Items listed in a dataset
[Start of section]
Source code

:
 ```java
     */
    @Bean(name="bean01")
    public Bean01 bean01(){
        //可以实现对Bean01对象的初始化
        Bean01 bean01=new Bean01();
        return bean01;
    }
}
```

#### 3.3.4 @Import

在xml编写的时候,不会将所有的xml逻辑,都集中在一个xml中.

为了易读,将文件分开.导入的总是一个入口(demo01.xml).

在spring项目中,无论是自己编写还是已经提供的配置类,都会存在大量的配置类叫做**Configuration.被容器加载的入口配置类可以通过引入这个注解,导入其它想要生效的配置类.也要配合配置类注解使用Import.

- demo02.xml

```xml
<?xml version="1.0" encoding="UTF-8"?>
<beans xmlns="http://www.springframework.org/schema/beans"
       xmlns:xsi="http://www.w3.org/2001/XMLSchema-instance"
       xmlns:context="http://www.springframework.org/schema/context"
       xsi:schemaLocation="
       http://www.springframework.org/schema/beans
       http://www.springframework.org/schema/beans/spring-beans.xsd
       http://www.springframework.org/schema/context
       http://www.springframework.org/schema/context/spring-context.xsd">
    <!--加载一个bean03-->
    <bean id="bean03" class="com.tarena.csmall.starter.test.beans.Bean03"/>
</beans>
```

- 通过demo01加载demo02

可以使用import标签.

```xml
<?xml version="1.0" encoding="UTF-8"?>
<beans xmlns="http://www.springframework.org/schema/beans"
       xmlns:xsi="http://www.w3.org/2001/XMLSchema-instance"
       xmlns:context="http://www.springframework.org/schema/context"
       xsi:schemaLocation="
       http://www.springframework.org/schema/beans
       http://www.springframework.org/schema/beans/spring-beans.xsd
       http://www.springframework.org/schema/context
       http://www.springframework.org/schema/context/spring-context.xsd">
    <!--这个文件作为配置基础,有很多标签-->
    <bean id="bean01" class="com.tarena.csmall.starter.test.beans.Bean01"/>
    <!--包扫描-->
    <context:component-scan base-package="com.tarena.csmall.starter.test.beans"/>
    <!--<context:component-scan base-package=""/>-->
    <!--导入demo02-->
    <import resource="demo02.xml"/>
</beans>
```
[End of section]
[Start of section]
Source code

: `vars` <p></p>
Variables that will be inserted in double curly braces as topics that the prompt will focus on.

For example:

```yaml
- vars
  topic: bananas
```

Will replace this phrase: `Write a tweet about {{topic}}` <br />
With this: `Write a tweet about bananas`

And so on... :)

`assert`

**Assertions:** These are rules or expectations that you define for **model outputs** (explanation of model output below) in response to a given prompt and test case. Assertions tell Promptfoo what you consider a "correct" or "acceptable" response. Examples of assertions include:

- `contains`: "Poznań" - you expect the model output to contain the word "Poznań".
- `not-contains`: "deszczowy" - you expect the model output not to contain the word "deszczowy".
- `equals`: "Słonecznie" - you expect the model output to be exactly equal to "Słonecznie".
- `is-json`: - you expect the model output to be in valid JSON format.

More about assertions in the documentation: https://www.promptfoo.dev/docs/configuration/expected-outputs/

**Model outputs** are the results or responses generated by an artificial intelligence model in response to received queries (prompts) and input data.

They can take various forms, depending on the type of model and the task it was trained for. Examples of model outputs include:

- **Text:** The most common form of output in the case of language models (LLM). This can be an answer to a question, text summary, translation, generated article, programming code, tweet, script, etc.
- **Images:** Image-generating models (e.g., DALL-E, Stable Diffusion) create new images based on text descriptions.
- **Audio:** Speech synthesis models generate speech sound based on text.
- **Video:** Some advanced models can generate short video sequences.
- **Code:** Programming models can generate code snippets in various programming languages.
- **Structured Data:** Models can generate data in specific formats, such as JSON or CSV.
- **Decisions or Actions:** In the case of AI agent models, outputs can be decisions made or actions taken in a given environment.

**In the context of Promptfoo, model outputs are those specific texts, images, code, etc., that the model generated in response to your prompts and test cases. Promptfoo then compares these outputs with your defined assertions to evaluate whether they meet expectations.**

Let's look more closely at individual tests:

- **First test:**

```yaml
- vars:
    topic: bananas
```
[End of section]
[Start of section]
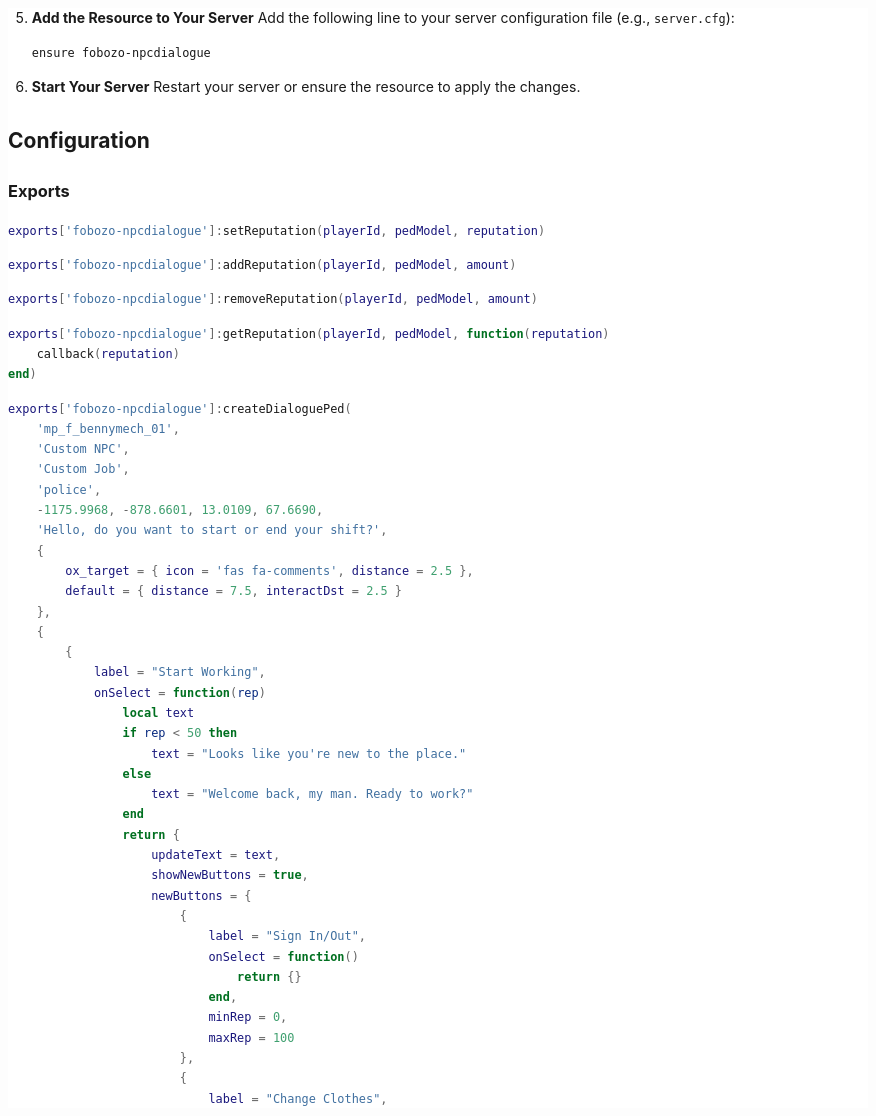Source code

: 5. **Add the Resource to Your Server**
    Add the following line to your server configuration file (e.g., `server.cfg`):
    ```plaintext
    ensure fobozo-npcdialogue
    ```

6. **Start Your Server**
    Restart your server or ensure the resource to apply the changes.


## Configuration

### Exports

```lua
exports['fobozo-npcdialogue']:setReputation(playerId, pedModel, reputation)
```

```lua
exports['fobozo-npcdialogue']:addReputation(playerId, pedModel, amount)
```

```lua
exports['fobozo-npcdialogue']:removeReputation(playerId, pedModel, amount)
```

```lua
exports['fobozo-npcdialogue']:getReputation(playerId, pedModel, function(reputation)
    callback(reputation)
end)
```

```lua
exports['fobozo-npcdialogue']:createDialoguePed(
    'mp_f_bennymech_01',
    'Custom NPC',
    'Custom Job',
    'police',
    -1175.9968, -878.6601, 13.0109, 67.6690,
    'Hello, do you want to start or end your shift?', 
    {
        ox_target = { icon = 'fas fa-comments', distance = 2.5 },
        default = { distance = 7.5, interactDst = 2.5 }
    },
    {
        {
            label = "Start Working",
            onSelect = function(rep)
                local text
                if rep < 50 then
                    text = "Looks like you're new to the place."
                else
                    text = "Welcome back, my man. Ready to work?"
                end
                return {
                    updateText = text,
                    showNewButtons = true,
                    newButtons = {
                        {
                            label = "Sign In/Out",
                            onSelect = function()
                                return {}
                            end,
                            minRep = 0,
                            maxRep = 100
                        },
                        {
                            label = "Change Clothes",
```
[End of section]
### TASK
From the records above, reproduce exactly the lines from the one with "They can take" to the one with "- **Video:** Some", both included, and no others.

### EXERCISE RESULT
They can take various forms, depending on the type of model and the task it was trained for. Examples of model outputs include:

- **Text:** The most common form of output in the case of language models (LLM). This can be an answer to a question, text summary, translation, generated article, programming code, tweet, script, etc.
- **Images:** Image-generating models (e.g., DALL-E, Stable Diffusion) create new images based on text descriptions.
- **Audio:** Speech synthesis models generate speech sound based on text.
- **Video:** Some advanced models can generate short video sequences.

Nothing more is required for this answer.